=== Trecho citado ===
☆ ☆ ☆ ☆ ☆

O problema não está em mudar de ideia. Preocupante é não ter ideia do que fazer

Sou fã dos recuos de Jair Bolsonaro. Até agora, eu os defendi a todos, sem exceção, antes mesmo que o presidente eleito voltasse atrás. Fusão da Agricultura com o Meio Ambiente? Bobagem. Insistir numa reforma da Previdência ainda neste ano? Bobagem. Extinguir o Ministério do Trabalho agora? Bobagem.

Transferir as universidades para o Ministério da Ciência e Tecnologia? Bobagem. O problema não está em mudar de ideia. Preocupante é não ter ideia do que fazer.

Os tais mercados, por enquanto, se divertem fazendo de conta que política não existe. E que as regras podem ser livremente governadas pela vontade. Em reunião do futuro presidente com governadores eleitos, anunciou-se a intenção de Paulo Guedes de dividir com os estados e municípios parte dos recursos do leilão do pré-sal, que poderia render de R$ 100 bilhões a R$ 130 bilhões.

É a velha engenhoca da "política de governadores", ineficaz com a Constituição que temos. Sem ajustes severos nos estados, a grana do petróleo pode fechar um rombo aqui, outro ali, e tudo seguirá na mesma. Vai ser preciso renegociar, de novo, as dívidas. No Congresso.

☆ ☆ ☆ ☆ ☆

=== Dados disponíveis ===
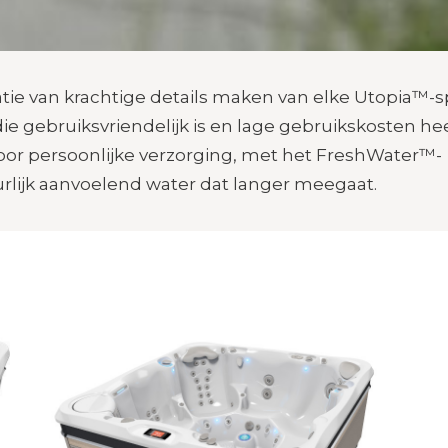
tie van krachtige details maken van elke Utopia™-
ie gebruiksvriendelijk is en lage gebruikskosten hee
oor persoonlijke verzorging, met het FreshWater™-
rlijk aanvoelend water dat langer meegaat.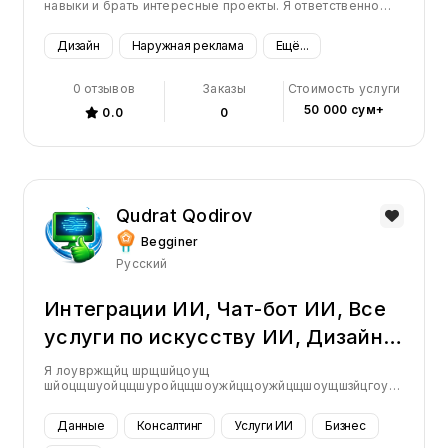
навыки и брать интересные проекты. Я ответственно
подхожу к работе, быстро осваиваю новые задачи и
всегда стараюсь выполнить работу качественно и в
Дизайн
Наружная реклама
Ещё...
срок. Готова учиться и развиваться, чтобы достигать
лучших результатов
0 отзывов
Заказы
Стоимость услуги
50 000 сум+
0.0
0
Qudrat Qodirov
Begginer
Русский
Интеграции ИИ, Чат-бот ИИ, Все
услуги по искусству ИИ, Дизайн
аватаров ИИ, ИИ для бизнеса,
Я лоувржщйц шрщшйцоущ
шйоцщшуойцщшуройцщшоужйцщоужйцщшоущшзйцгоущшйцоу
Бухгалтерский учет, Сбор
щйцго ущйцгоу щйгоцщшугойц щшгойц щу гойцщшуг
йцщшго йцщ шугойщцшуго щйшцгу щшйгоущшйо ушщйоу
средств, Обслуживание клиентов,
Данные
Консалтинг
Услуги ИИ
Бизнес
шщйгощушой щшойщу гойщшуго йщшу йщш оу
щйтудйруйорущжшдрйщурй .щздуойлшгриуйшщоуйр у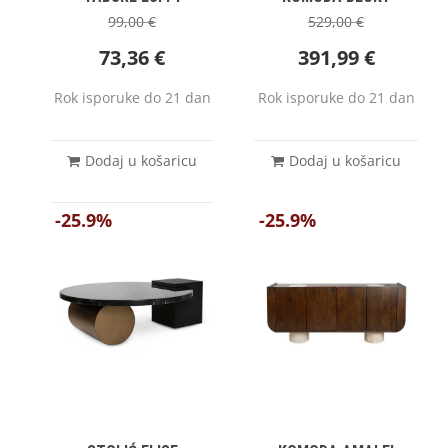
99,00
€
529,00
€
73,36
€
391,99
€
Rok isporuke do 21 dan
Rok isporuke do 21 dan
Dodaj u košaricu
Dodaj u košaricu
-25.9%
-25.9%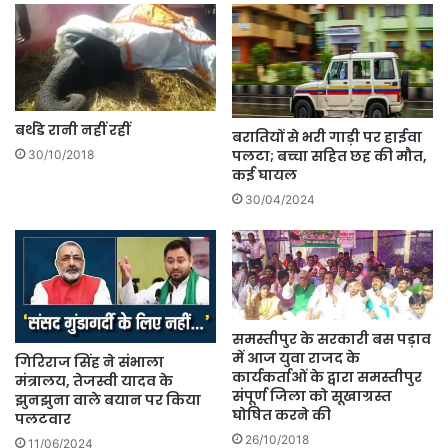
बर्थडे रानी नहीं रहीं
बरातियों से भरी गाड़ी पर हाईवा
पलटा; बच्चा सहित छह की मौत,
30/10/2018
कई घायल
30/04/2024
समस्तीपुर के सरकारी बस पड़ाव
में आज युवा राजद के
गिरिराज सिंह ने संभाला
कार्यकर्ताओं के द्वारा समस्तीपुर
मंत्रालय, तेजस्वी यादव के
संपूर्ण जिला को सूखाग्रस्त
झुनझुना वाले बयान पर किया
घोषित करने की
पलटवार
26/10/2018
11/06/2024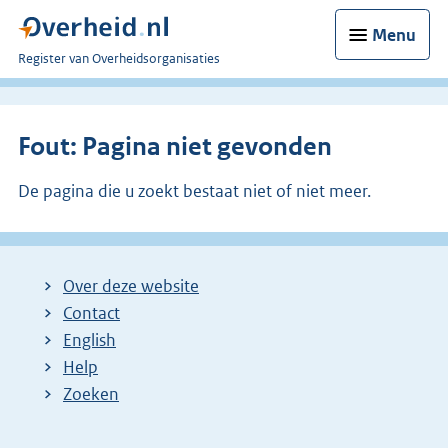
Menu
U
Register van Overheidsorganisaties
bent
nu
hier:
Fout: Pagina niet gevonden
De pagina die u zoekt bestaat niet of niet meer.
Over deze website
Contact
English
Help
Zoeken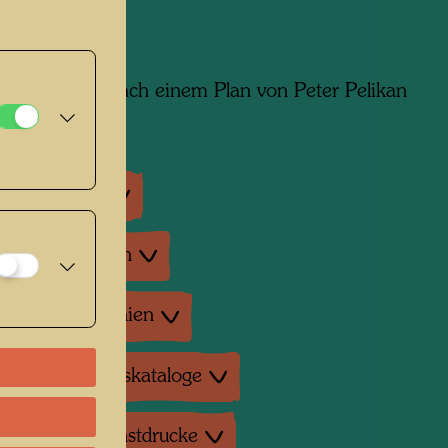
t auf Aquarell nach einem Plan von Peter Pelikan
tober 1999
ausstellungen
enausstellungen
tur: Monographien
tur: Ausstellungskataloge
duktionen, Kunstdrucke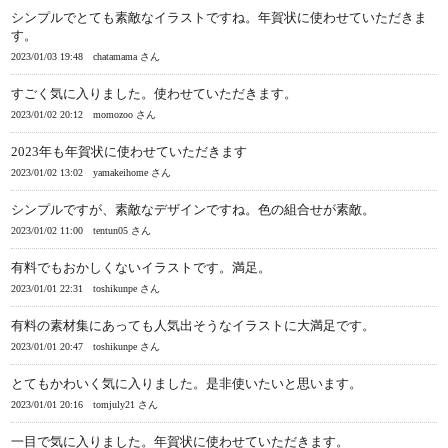
シンプルでとても素敵なイラストですね。年賀状に使わせていただきま
す。
2023/01/03 19:48
chatamama さん
すごく気に入りました。使わせていただきます。
2023/01/02 20:12
momozoo さん
2023年も年賀状に使わせていただきます
2023/01/02 13:02
yamakeihome さん
シンプルですが、素敵なデザインですね。色の組合せが素敵。
2023/01/02 11:00
tentun05 さん
有料でもおかしくないイラストです。満足。
2023/01/01 22:31
toshikunpe さん
有料の素材集にあっても人気出そうなイラストに大満足です。
2023/01/01 20:47
toshikunpe さん
とてもかわいく気に入りました。是非使いたいと思います。
2023/01/01 20:16
tomjuly21 さん
一目で気に入りました。年賀状に使わせていただきます。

☆ ☆ ☆ ☆ ☆

=== Ordem de trabalho 1 ===
Responda com base no trecho citado:
(a) Para qual ministério se cogitou transferir as universidades?
(b) Quanto poderia render o leilão do pré-sal?
(c) Onde vai ser preciso renegociar as dívidas?
=== Ordem de trabalho 2 ===
Reproduza literalmente a parte do trecho citado que começa com as palavras "Sou fã dos recuos" e termina com "R$ 130 bilhões.".

=== Resultado 1 ===
(a) Para o Ministério da Ciência e Tecnologia.
(b) De R$ 100 bilhões a R$ 130 bilhões.
(c) No Congresso.

=== Resultado 2 ===
Sou fã dos recuos de Jair Bolsonaro. Até agora, eu os defendi a todos, sem exceção, antes mesmo que o presidente eleito voltasse atrás. Fusão da Agricultura com o Meio Ambiente? Bobagem. Insistir numa reforma da Previdência ainda neste ano? Bobagem. Extinguir o Ministério do Trabalho agora? Bobagem.

Transferir as universidades para o Ministério da Ciência e Tecnologia? Bobagem. O problema não está em mudar de ideia. Preocupante é não ter ideia do que fazer.

Os tais mercados, por enquanto, se divertem fazendo de conta que política não existe. E que as regras podem ser livremente governadas pela vontade. Em reunião do futuro presidente com governadores eleitos, anunciou-se a intenção de Paulo Guedes de dividir com os estados e municípios parte dos recursos do leilão do pré-sal, que poderia render de R$ 100 bilhões a R$ 130 bilhões.